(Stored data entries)
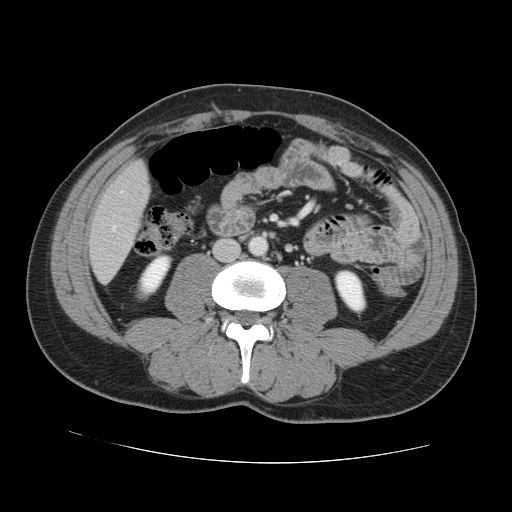
Contrast-enhanced abdominal CT, one axial slice; position 25 of 131 along the scan axis; 120 kVp; intravenous contrast given; soft-tissue window (W 400 / L 40 HU); 512 × 512 image matrix, field of view 380 × 380 mm. From the clinical record (not read from this slice): patient: male, age 55 years at operation; diagnosis: colorectal cancer liver metastases, imaged before liver resection; multiple liver metastases: yes; largest metastasis: 2.9 cm; disease in both lobes: yes.
Annotated regions visible in this slice (outlined manually by an expert reader):
- hepatic veins: box from (x=112, y=191) to (x=122, y=231) px
- liver: (x=91, y=163)–(x=149, y=282)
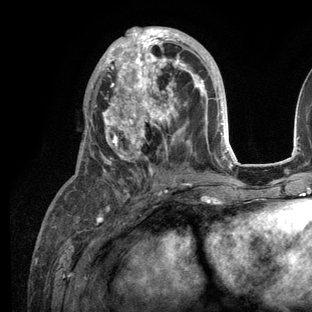
Breast MRI (dynamic contrast-enhanced), one axial slice. Position 56 of 136 along the scan axis. Cropped to one breast. Dynamic contrast-enhanced series, time point 2 of 6 at this slice position (early post-contrast). 3 T. TE 2.8 ms, TR 7.3 ms. 1.2 mm slice thickness. 312 × 312 image matrix. Female patient.
Outlined on this slice (semi-automatically segmented with operator editing):
- enhancing-tissue mask used for the functional tumour volume (all voxels passing the contrast-enhancement thresholds inside the analysis volume; usually the tumour): box from (x=82, y=27) to (x=235, y=209) px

**The problem**
All lines of the entries containing the string "liver" must be shown in full.

**Response area**
Contrast-enhanced abdominal CT, one axial slice; position 25 of 131 along the scan axis; 120 kVp; intravenous contrast given; soft-tissue window (W 400 / L 40 HU); 512 × 512 image matrix, field of view 380 × 380 mm. From the clinical record (not read from this slice): patient: male, age 55 years at operation; diagnosis: colorectal cancer liver metastases, imaged before liver resection; multiple liver metastases: yes; largest metastasis: 2.9 cm; disease in both lobes: yes.
- liver: (x=91, y=163)–(x=149, y=282)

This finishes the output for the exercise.